#### Required action
Please return, exactly and only, the lines beginning at the top of the entries below and ending with the line containing "index mcp: (174, 151)"; keep out the pictures.

#### Dataset excerpts

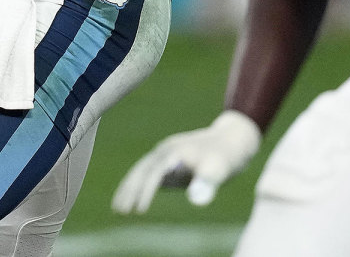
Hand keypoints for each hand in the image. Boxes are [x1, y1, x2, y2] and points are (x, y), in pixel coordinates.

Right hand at [111, 110, 261, 213]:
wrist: (232, 139)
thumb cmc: (226, 156)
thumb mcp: (220, 170)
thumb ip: (207, 183)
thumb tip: (196, 199)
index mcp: (174, 151)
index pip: (154, 173)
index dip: (145, 192)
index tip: (139, 211)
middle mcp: (165, 151)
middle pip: (141, 170)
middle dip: (129, 190)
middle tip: (119, 210)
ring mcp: (165, 155)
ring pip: (141, 171)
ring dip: (129, 188)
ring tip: (118, 208)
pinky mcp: (169, 162)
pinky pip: (148, 173)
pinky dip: (138, 185)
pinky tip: (132, 198)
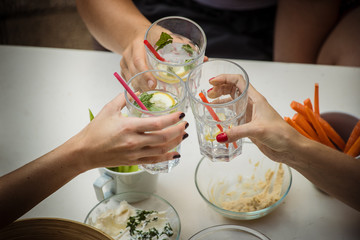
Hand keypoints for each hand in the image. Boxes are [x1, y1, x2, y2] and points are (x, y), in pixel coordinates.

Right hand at [73, 93, 187, 169]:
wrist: (85, 152)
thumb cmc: (95, 131)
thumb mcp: (109, 109)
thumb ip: (124, 98)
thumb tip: (137, 90)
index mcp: (129, 127)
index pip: (157, 123)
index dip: (172, 119)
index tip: (181, 114)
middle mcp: (134, 142)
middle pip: (163, 137)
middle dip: (178, 130)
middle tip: (185, 124)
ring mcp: (135, 153)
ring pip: (161, 149)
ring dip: (175, 142)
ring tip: (183, 135)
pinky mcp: (134, 161)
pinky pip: (154, 160)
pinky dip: (167, 157)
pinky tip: (175, 153)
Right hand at [120, 28, 207, 91]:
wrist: (136, 33)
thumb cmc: (154, 35)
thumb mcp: (167, 35)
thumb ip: (184, 46)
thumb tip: (205, 59)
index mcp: (139, 44)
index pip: (139, 60)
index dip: (145, 73)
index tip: (153, 84)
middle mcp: (128, 53)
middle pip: (134, 73)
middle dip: (144, 85)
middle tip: (154, 94)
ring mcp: (124, 63)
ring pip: (130, 79)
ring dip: (140, 90)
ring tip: (151, 99)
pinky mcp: (124, 70)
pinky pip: (129, 82)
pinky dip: (137, 90)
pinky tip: (144, 97)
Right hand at [209, 75, 301, 161]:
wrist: (290, 148)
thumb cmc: (281, 134)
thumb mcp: (257, 130)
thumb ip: (237, 132)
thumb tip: (219, 136)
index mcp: (256, 99)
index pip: (239, 81)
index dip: (225, 78)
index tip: (212, 82)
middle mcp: (252, 104)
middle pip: (234, 90)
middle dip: (220, 88)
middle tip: (208, 94)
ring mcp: (250, 115)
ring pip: (233, 102)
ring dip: (221, 100)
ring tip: (210, 103)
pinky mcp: (249, 126)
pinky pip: (234, 116)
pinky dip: (225, 115)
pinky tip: (218, 119)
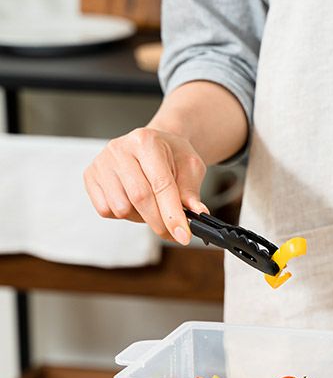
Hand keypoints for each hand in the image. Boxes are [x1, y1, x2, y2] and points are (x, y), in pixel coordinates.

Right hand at [84, 127, 208, 244]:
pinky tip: (134, 203)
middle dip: (160, 223)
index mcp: (146, 141)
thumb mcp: (190, 167)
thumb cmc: (172, 156)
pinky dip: (124, 215)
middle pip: (140, 199)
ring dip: (142, 218)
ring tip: (152, 205)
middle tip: (174, 233)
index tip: (183, 236)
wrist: (154, 144)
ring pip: (122, 208)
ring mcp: (101, 162)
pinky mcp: (90, 176)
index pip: (161, 185)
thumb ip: (192, 191)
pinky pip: (106, 210)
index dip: (173, 215)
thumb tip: (197, 213)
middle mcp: (119, 149)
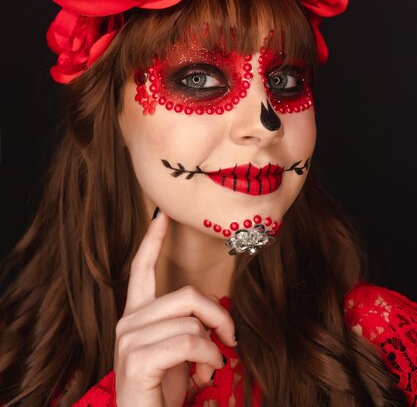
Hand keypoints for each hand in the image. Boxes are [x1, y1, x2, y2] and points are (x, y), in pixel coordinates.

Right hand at [114, 211, 235, 406]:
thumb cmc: (162, 392)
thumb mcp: (179, 354)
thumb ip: (188, 327)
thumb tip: (213, 318)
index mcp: (137, 316)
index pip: (141, 270)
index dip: (152, 241)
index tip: (161, 216)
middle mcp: (128, 322)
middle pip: (187, 295)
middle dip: (218, 316)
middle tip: (231, 339)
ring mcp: (130, 340)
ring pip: (191, 319)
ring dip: (213, 345)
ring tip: (211, 366)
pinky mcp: (138, 359)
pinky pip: (188, 341)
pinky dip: (207, 357)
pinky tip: (205, 373)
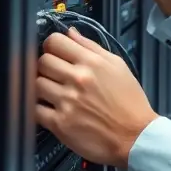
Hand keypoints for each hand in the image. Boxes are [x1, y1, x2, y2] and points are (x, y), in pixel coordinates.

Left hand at [35, 28, 158, 167]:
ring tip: (54, 93)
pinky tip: (51, 109)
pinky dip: (40, 108)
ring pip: (36, 83)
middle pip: (42, 61)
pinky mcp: (60, 123)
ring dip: (43, 87)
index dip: (52, 46)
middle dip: (46, 66)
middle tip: (55, 74)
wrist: (135, 136)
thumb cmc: (130, 102)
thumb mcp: (117, 66)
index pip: (55, 42)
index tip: (56, 53)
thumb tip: (70, 33)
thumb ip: (91, 47)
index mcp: (92, 63)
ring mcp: (67, 101)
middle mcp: (78, 79)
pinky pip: (35, 109)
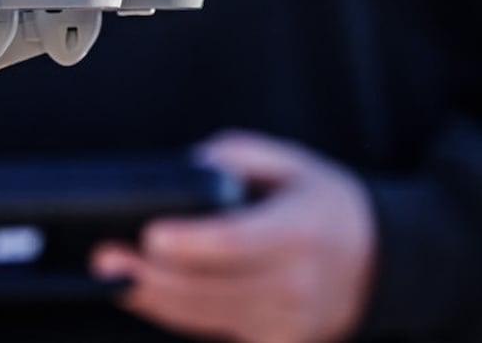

#### Answer area
Hand keypoints for each hand in the image. Boxes are [x1, y1, x2, y2] and points are (x, y), in pixel coordinates.

Right hand at [111, 110, 261, 213]:
wrist: (232, 139)
thumb cmc: (226, 156)
thumb mcp: (220, 170)
thumb ip: (207, 183)
thumb tip: (196, 199)
index mcp: (174, 151)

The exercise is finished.